Personne n’échappe à la folie actuelle des NFT. Bien que pour la première fois apparus en 2014, beaucoup de projets ont été initiés en 2020 et il faut s’attendre à ce que davantage voient le jour en 2022. Comment s’y retrouver dans ce Far West de la technologie de la blockchain ? Quelles sont les raisons d’une telle expansion et comment s’exposer à ce marché sans tomber dans les pièges liés à la multitude de l’offre ? Tant de questions pour un investisseur non initié à cette technologie qui méritent une attention particulière. Je vous propose ici de survoler les risques et opportunités liés à cette technologie.

Les raisons du boom des NFT

Les NFT (Non Fungible Token, ou token non fongible) sont l’équivalent de certificats d’authenticité numériques stockés dans la blockchain. Cela signifie que l’on peut détenir et prouver l’appartenance d’un bien numérique grâce à cette technologie.

La fongibilité c’est pouvoir interchanger un bien avec un autre. Une pièce d’un euro est par définition fongible, car toutes les pièces sont les mêmes et peuvent être interchangées. A l’inverse, un bien immobilier ou une œuvre d’art sont définis comme non fongibles car ils possèdent leurs propres caractéristiques non interchangeables.

Une des premières raisons à la croissance phénoménale des NFT est sa facilité de compréhension par le commun des mortels. Nul besoin de savoir comment fonctionne la blockchain pour comprendre le fonctionnement d’un certificat d’authenticité et comment en acheter. Les NFT sont donc un des premiers cas d’usage facile d’accès de la blockchain, qui l’ont rendue « tendance et cool ».

Aujourd’hui, la facilité d’accès à la technologie de la blockchain permet de créer un ensemble de NFT (généralement entre 1 et 10 000 pièces) aussi facilement que développer un token. Pour preuve, j’ai développé mon propre token en quelques heures … et je ne suis pas développeur ! N’importe qui peut donc créer son propre NFT et le revendre au prix qu’il souhaite. Tout comme nous avons pu observer l’explosion de nouvelles cryptomonnaies (voir article ici), il en va de même avec l’explosion du nombre de NFT sur le marché. Le volume de transaction de NFT a augmenté de plus de 40 000% en 2021.

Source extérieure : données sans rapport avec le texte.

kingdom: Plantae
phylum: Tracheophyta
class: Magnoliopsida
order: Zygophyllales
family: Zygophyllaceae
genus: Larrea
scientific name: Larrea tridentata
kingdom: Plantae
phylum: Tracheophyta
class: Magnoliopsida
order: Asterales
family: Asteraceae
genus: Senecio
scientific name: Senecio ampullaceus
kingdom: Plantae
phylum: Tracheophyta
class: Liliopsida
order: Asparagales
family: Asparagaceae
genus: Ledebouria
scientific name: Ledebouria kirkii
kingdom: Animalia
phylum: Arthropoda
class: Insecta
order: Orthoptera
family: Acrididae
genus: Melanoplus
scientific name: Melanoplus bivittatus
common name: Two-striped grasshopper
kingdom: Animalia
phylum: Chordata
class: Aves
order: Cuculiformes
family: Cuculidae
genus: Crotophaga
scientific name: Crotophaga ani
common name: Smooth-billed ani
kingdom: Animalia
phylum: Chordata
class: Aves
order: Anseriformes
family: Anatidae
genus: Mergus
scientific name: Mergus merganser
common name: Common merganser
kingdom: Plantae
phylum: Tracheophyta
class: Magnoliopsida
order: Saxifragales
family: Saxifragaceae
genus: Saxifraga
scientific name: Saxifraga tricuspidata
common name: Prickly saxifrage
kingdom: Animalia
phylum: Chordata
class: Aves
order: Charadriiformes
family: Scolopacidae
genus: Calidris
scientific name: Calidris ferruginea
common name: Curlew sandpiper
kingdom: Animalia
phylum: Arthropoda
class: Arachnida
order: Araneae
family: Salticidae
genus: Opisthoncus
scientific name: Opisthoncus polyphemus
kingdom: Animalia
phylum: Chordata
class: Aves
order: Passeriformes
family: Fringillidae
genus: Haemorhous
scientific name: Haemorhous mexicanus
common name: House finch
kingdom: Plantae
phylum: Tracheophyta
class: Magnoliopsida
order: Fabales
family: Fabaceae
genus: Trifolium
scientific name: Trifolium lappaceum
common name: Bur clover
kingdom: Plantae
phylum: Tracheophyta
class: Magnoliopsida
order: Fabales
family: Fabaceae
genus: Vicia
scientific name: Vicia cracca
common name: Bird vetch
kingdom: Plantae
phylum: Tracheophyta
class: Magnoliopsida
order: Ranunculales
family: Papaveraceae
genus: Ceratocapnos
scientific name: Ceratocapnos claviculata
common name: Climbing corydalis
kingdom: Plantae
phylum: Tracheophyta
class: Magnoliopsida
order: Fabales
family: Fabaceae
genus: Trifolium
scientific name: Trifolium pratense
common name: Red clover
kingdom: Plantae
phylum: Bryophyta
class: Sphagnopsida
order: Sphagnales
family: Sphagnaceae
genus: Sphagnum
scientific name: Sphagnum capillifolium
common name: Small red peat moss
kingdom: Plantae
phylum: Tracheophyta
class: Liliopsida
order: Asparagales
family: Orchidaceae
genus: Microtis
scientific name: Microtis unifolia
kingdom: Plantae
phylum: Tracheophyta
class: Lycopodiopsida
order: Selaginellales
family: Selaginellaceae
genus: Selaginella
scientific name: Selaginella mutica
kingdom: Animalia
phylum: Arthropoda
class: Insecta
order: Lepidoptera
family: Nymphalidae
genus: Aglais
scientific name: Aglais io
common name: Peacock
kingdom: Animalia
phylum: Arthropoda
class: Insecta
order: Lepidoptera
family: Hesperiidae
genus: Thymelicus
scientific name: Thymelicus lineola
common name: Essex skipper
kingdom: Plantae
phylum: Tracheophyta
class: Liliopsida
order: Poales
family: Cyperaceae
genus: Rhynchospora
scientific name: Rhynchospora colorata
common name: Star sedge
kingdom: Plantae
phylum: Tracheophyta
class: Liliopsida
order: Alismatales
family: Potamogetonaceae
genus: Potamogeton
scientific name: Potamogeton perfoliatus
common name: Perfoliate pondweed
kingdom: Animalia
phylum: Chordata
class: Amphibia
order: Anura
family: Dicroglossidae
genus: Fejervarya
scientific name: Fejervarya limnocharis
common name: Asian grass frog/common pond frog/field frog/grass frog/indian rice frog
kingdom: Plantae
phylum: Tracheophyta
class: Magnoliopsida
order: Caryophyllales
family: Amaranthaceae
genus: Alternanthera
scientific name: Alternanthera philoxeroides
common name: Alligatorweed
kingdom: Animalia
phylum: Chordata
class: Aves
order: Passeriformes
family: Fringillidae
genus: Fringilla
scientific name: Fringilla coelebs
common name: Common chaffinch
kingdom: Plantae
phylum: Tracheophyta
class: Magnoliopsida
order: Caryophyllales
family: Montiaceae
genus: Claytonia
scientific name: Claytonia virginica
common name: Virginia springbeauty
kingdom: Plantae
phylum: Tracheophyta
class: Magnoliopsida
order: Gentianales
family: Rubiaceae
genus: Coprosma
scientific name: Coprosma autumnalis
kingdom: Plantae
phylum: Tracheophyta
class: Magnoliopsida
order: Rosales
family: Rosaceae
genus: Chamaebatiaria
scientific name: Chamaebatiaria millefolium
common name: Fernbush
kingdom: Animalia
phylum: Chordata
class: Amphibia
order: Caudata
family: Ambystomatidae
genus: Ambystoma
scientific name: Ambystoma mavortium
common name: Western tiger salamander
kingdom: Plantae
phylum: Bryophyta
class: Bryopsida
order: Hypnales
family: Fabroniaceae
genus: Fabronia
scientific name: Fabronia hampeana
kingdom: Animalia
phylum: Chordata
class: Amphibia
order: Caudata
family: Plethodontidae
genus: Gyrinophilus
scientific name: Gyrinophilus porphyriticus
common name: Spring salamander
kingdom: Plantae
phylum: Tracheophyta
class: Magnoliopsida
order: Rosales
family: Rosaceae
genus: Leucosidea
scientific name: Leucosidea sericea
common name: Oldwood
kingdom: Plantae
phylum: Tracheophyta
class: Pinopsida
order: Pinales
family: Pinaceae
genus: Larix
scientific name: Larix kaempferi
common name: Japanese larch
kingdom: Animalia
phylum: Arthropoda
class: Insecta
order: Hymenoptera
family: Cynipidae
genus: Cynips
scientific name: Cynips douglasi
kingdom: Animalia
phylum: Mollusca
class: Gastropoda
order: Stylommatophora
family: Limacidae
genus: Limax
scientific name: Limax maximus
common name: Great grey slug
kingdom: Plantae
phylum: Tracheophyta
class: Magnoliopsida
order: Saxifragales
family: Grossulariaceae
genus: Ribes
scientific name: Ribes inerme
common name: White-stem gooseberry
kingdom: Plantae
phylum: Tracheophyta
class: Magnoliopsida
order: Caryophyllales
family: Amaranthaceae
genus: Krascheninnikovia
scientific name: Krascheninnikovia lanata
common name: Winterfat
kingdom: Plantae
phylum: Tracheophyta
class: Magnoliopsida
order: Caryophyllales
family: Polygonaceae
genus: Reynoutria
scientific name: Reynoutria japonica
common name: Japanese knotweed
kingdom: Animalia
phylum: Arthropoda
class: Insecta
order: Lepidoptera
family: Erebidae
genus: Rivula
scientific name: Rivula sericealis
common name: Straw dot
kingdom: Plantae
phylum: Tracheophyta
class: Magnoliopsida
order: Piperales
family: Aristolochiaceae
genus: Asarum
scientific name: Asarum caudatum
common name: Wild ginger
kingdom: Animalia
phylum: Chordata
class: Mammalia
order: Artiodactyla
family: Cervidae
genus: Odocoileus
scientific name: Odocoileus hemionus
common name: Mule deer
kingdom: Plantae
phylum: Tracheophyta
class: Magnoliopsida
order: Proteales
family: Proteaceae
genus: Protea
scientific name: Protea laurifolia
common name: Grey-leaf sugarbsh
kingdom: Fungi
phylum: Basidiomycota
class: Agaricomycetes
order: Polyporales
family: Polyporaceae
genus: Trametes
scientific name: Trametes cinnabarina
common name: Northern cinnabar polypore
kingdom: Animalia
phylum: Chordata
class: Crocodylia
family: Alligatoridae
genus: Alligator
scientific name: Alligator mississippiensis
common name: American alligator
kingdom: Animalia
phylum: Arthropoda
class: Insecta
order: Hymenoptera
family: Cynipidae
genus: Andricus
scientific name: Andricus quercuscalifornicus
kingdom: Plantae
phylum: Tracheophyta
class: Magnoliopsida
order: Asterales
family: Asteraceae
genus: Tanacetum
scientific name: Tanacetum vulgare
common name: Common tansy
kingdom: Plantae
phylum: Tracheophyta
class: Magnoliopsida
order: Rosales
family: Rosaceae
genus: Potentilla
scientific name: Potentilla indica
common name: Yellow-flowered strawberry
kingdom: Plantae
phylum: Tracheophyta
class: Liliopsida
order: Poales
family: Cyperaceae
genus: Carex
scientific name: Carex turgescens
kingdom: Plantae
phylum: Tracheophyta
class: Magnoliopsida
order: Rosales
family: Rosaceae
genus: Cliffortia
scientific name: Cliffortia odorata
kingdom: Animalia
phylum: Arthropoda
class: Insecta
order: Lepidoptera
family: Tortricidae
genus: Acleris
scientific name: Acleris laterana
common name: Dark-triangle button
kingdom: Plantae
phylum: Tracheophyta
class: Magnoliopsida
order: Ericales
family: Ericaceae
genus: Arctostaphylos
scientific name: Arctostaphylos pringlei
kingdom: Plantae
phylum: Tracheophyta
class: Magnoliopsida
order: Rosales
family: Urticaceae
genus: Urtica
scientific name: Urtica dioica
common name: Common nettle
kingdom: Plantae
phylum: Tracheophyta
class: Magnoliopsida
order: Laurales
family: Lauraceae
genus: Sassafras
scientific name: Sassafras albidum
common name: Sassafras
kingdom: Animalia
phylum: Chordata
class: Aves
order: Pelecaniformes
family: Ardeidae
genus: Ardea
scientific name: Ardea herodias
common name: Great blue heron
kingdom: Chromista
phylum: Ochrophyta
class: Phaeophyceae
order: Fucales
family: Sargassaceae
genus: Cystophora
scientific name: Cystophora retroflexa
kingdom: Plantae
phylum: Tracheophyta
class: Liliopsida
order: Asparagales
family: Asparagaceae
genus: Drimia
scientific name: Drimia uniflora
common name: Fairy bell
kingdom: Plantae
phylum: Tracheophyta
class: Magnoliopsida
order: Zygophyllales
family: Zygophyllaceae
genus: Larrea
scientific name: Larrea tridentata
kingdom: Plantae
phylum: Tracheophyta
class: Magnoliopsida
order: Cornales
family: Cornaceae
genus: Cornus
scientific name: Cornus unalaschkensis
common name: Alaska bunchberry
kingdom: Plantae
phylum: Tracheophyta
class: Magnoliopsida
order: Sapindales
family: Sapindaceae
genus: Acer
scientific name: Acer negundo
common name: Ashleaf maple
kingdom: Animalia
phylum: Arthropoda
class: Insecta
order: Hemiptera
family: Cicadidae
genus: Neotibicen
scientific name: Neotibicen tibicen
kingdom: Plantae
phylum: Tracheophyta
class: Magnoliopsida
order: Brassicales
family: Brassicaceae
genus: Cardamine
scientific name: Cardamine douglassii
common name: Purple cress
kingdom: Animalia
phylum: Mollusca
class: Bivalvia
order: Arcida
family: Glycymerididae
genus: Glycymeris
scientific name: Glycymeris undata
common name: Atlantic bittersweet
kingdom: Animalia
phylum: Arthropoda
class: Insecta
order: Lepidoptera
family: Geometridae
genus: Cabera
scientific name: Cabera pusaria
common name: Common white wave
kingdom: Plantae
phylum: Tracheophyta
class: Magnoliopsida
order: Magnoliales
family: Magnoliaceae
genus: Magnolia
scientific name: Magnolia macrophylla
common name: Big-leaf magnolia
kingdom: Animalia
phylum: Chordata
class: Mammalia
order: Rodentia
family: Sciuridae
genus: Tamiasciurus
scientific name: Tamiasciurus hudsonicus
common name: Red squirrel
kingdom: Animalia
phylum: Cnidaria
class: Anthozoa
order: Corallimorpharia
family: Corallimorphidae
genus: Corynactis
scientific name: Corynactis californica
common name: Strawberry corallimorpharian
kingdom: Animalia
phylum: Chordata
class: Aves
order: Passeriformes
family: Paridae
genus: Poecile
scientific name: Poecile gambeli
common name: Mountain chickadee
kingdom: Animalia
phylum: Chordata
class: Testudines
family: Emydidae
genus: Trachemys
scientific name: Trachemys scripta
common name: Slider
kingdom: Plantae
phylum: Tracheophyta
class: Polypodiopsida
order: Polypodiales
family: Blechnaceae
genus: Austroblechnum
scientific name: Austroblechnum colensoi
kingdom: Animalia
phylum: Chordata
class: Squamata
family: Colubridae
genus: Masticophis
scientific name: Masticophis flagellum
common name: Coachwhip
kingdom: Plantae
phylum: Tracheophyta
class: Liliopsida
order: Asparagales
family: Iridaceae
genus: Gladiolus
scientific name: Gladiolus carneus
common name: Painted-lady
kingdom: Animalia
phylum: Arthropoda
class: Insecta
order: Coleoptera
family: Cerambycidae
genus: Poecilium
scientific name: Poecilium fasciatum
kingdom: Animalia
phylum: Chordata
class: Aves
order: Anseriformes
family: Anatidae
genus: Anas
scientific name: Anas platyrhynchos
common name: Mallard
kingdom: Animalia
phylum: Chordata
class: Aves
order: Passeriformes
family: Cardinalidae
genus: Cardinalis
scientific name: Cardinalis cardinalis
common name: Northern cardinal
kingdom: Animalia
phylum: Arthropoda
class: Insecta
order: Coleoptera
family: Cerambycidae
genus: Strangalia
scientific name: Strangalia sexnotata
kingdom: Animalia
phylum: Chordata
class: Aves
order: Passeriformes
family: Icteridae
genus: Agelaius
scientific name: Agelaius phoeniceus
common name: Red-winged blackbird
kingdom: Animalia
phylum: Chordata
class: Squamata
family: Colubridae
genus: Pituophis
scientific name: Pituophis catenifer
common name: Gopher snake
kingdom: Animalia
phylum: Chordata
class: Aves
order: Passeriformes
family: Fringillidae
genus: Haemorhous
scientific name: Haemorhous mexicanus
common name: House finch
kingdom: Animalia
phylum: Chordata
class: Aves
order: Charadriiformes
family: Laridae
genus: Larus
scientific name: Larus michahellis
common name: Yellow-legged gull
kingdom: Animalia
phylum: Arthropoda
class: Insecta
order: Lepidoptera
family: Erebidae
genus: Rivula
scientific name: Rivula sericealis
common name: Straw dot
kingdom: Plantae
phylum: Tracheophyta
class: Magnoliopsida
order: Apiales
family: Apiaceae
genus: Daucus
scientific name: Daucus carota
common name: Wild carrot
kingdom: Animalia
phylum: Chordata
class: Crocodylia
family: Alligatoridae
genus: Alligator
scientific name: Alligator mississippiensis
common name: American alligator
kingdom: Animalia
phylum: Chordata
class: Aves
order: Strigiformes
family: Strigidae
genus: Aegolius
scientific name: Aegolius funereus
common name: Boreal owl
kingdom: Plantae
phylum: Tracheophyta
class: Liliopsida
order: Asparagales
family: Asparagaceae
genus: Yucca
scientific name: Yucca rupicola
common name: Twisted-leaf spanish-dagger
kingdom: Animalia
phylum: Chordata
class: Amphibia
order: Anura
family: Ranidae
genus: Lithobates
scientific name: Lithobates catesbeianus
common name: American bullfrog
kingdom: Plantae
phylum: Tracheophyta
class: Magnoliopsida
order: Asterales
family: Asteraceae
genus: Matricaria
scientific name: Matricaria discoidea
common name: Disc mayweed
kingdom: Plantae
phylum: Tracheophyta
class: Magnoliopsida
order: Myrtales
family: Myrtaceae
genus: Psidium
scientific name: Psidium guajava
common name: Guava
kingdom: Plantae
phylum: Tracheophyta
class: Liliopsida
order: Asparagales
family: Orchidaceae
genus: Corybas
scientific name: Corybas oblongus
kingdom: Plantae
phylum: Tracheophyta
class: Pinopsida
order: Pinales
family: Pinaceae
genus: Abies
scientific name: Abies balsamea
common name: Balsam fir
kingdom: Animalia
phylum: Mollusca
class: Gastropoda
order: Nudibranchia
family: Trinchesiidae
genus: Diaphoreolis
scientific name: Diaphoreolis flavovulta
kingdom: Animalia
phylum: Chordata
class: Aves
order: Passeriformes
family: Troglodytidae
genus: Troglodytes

A savoir que ce n’est pas l’image du NFT qui est stocké dans la blockchain, mais le Hash (code référentiel) du NFT. Le hash est une suite de nombre et de lettre unique, c’est l’empreinte ADN de l’actif qui sera stocké dans la blockchain et qui sera rattachée au NFT. Les images des NFT sont donc généralement centralisées sur des bases de données externes à la blockchain.

Mais comment justifier les prix ?

Tout comme Bitcoin, les NFT valent ce que les acheteurs sont prêts à payer pour en acquérir.

Les principaux projets NFT sont développés sur la blockchain Ethereum (Ethers – ETH), c’est la deuxième plus grande cryptomonnaie en termes de capitalisation boursière. Durant son ICO (Initial Coin Offering) en 2014, un ETH valait environ 0.25 dollars (exactement 2000 ETH pour un BTC au début de la prévente, pour finir à 1337 ETH par BTC).

Des prix relativement bons marchés pour certains investisseurs

Certains investisseurs, très en amont du projet Ethereum, ont pu acheter d’énormes quantités d’Ethers pour un prix très peu cher, par exemple 2 000ETH pour 1000$. En sachant le cours de l’Ether fluctue entre 3 000$ et 4 000$, cet investissement représente aujourd’hui une somme de l’ordre 7 000 000$.

Pour ces « early investors », acheter un NFT aujourd’hui pour une somme de 100ETH ne représente donc pas un investissement colossal. Sans compter que ces investisseurs ont probablement pu faire fructifier leurs Ethers grâce aux rendements générés par la technologie blockchain durant toutes ces années.

La possibilité de gonfler les prix artificiellement

Bien que tous les NFT soient traçables dans la blockchain, il n’est généralement pas possible de connaitre le bénéficiaire effectif de celui-ci, hormis si l’acquéreur l’expose directement au marché. (Comme l’a fait Eminem récemment en achetant un « Bored Ape » pour une valeur de 450 000$)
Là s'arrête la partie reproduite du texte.